- FRAGMENTO SELECCIONADO:
┄┄┄┄┄┄┄┄┄┄

En la parte de su apartamento que da hacia el norte, la pared fue sustituida por un ventanal que deja entrar el mar, la arena y las palmas en la sala, y que le permite observar que “no hay dos días iguales”.

Con una carrera excepcional en el mundo operático, el bajo y barítono puertorriqueño Justino Díaz Villarini disfruta la vida desde una perspectiva diferente, más pausada, con más tiempo para la reflexión. Durante esta entrevista en la que ha sido su casa por 30 años, el artista -quien esta semana cumple 74 años- habla de su exitosa carrera, del retiro, del envejecimiento y de su familia. Relata anécdotas, reflexiona, habla en tono filosófico y, por momentos, guarda silencio y se queda pensativo.

En su oficina, llena de carteles de las óperas en las que participó, fotografías de familiares, libros, discos compactos y su computadora, reconoce que vivió “intensamente” durante su prolífica carrera, que comenzó a los 17 años y de la que se retiró en el 2003, con 63 años.

Hijo único de un economista y una ama de casa, Justino nació en 1940, se crió en Cataño y estudió en el Colegio Robinson, aunque asistió un par de años a un plantel en Cambridge, Massachusetts, cuando su padre se fue a estudiar a la Universidad de Harvard. A su regresa, cuenta, terminó sus estudios en la escuela superior de la Universidad de Puerto Rico (UHS). Hace una pausa y, segundos más tardes, confiesa que lo habían botado de Robinson porque lo encontraron parado encima de una mesa de laboratorio cantando y bailando. Estaba haciendo de “payaso”, dice, mientras levanta los hombros y las cejas levemente, al tiempo que deja escapar una sonrisa pasajera. Era el “show business” murmura. No era de extrañar, pues ese gusto por el canto lo había llevado a hacerlo en público desde que tenía ocho años.

Al graduarse de UHS, cruzó la calle e ingresó a la institución donde su padre enseñaba y donde creyó que estudiaría algo relacionado con psicología, también le gustaba la historia. En todo caso, cualquier cosa que no tuviera nada que ver con la matemática. De todas formas, “ya me había mordido el mosquito del arte”. Estuvo un año en la UPR, donde ingresó al coro bajo la dirección de Augusto Rodríguez, en el cual adquirió conocimientos y costumbres que le ayudarían el resto de su vida, particularmente disciplina. Y de ahí, voló al Conservatorio de Música de Nueva Inglaterra.

┄┄┄┄┄┄┄┄┄┄

- TAREAS POR REALIZAR:
**A.** Según el texto sobre Justino Díaz, ¿en qué año y a qué edad se retiró de su carrera?
**B.** Retoma el texto sobre Justino Díaz y continúalo a partir de su última oración.

(Entradas del conjunto de datos)
┄┄┄┄┄┄┄┄┄┄

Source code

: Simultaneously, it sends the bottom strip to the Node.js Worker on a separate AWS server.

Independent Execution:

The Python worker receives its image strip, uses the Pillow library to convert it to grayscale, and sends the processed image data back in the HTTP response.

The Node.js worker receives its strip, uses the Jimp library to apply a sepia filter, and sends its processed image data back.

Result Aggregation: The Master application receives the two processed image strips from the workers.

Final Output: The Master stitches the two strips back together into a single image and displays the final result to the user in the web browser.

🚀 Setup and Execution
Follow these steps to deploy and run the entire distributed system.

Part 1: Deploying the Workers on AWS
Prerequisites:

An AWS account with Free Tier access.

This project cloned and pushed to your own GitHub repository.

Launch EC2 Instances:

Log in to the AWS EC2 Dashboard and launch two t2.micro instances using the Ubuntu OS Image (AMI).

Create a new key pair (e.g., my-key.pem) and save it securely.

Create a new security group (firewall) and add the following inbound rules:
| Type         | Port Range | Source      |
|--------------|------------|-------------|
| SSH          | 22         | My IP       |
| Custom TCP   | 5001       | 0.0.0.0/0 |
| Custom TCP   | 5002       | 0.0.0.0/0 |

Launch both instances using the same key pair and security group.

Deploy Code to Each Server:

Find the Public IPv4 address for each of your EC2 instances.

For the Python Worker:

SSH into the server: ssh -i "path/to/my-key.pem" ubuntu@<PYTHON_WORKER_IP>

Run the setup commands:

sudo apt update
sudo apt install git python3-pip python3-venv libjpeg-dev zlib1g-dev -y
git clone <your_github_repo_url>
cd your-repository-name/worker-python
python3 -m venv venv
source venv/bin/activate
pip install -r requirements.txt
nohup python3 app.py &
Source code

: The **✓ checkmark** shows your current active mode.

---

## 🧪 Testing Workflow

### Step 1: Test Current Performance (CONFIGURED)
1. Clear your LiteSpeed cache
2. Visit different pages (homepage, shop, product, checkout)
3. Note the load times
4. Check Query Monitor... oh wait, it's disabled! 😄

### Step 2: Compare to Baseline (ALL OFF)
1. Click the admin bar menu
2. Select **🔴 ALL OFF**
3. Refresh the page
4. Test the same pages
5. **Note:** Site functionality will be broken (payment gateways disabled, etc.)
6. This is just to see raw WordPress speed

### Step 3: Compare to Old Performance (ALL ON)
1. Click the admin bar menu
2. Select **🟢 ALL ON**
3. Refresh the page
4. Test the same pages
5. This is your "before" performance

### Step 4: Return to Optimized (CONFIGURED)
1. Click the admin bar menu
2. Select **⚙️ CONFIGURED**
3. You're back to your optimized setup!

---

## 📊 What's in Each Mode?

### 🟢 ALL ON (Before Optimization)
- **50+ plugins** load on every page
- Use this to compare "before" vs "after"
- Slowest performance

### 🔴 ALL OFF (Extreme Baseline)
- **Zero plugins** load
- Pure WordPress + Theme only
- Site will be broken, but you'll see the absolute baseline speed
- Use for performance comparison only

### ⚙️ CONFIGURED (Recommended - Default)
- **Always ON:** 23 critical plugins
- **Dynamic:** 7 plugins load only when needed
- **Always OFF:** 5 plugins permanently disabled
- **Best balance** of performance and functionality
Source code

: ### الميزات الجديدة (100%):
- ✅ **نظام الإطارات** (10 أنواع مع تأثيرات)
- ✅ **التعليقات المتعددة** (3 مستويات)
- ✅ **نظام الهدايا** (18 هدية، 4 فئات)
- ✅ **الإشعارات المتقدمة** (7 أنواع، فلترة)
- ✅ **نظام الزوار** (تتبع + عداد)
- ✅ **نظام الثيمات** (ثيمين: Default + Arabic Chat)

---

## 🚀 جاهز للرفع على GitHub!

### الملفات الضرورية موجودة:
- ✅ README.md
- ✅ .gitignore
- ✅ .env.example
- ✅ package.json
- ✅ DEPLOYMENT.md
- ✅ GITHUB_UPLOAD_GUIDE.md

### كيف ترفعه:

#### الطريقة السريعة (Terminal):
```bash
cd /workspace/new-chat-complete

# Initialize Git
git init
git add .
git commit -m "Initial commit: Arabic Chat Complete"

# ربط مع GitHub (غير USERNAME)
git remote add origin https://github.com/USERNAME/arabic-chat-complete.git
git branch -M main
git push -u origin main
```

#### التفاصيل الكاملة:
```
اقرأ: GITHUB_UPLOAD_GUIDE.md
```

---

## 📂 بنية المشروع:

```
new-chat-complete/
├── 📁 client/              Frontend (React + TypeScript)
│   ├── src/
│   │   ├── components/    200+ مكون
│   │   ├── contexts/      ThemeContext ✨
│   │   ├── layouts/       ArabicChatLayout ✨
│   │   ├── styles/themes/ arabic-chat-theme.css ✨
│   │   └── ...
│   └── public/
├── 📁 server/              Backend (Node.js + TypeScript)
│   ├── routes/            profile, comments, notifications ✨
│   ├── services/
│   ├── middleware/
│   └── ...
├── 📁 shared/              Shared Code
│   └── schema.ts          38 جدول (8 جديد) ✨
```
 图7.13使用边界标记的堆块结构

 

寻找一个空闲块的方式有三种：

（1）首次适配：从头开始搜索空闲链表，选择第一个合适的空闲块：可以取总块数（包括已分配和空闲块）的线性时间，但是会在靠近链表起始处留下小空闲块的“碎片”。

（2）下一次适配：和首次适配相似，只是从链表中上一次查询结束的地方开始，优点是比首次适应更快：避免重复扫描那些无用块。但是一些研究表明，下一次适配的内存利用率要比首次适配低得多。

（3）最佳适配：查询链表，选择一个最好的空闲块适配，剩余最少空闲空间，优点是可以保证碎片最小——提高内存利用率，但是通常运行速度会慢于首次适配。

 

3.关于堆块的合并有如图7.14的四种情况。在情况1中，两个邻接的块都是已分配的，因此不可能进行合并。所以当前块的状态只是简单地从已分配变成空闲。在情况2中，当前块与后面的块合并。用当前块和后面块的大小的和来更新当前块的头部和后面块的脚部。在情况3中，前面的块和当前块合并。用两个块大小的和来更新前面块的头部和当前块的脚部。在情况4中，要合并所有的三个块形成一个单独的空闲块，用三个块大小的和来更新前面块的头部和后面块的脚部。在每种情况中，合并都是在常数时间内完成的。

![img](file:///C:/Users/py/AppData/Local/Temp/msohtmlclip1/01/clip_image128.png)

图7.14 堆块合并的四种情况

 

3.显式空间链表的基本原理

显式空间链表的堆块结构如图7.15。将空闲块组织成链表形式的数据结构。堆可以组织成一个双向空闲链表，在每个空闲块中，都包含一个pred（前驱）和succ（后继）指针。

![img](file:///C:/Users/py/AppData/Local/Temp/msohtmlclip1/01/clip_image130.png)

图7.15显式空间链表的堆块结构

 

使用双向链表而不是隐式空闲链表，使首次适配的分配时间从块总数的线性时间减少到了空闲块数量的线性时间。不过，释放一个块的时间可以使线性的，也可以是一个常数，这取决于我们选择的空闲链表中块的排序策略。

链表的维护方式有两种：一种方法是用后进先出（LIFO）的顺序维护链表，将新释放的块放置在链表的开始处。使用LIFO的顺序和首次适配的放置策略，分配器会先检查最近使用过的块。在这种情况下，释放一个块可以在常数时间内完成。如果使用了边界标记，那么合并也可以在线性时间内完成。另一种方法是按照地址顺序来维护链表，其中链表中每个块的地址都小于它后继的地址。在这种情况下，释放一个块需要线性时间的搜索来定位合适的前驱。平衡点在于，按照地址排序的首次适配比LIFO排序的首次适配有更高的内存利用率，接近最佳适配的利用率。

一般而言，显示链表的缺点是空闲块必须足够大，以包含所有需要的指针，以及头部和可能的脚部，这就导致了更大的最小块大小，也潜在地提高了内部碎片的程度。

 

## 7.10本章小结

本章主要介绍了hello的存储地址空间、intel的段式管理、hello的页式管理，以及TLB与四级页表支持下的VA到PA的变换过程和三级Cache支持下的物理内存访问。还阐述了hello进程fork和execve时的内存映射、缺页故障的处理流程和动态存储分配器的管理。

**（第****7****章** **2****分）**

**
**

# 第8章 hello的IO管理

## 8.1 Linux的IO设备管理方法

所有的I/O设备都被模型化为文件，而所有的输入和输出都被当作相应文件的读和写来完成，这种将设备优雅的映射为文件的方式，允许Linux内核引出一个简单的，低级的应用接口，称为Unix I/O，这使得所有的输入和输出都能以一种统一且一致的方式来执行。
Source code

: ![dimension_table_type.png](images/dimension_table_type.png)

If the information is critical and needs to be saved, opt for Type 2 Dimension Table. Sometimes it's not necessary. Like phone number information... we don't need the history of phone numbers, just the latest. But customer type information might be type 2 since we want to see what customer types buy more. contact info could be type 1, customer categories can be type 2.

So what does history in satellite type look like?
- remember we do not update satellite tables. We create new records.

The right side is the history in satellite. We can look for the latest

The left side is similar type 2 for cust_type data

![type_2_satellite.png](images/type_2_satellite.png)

┄┄┄┄┄┄┄┄┄┄

- SECCIÓN DE RESPUESTAS:
**A.** Se retiró en el 2003, a los 63 años.

**B.**
Estrella internacional

No lo sabía, pero su carrera profesional estaba a punto de despegar en un curso imparable pues no tardó mucho en pisar Nueva York. Participó en el certamen anual del Metropolitan Opera House, lo ganó y obtuvo un contrato con lo cual se convirtió en el primer boricua en iniciar una temporada en esa prestigiosa institución. A los 23 años, “se me abrió esa puerta y nunca miré hacia atrás”, afirma mientras extiende y mueve los brazos como si con sus manos abriera las cortinas de un teatro.

Ahí tomó velocidad lo que sería una trayectoria de 40 años en la que le acompañaron las más prestigiosas orquestas, cantó con los mejores de la ópera y se presentó en grandes plazas como La Scala en Milán, Italia; la Opera de París, la Opera de Nueva York; la Opera de Roma; el Teatro Colón en Buenos Aires; el Teatro La Zarzuela en Madrid, y en 1966 participó en la inauguración del Lincoln Center in Nueva York, entre las muchas cosas que se podrían mencionar.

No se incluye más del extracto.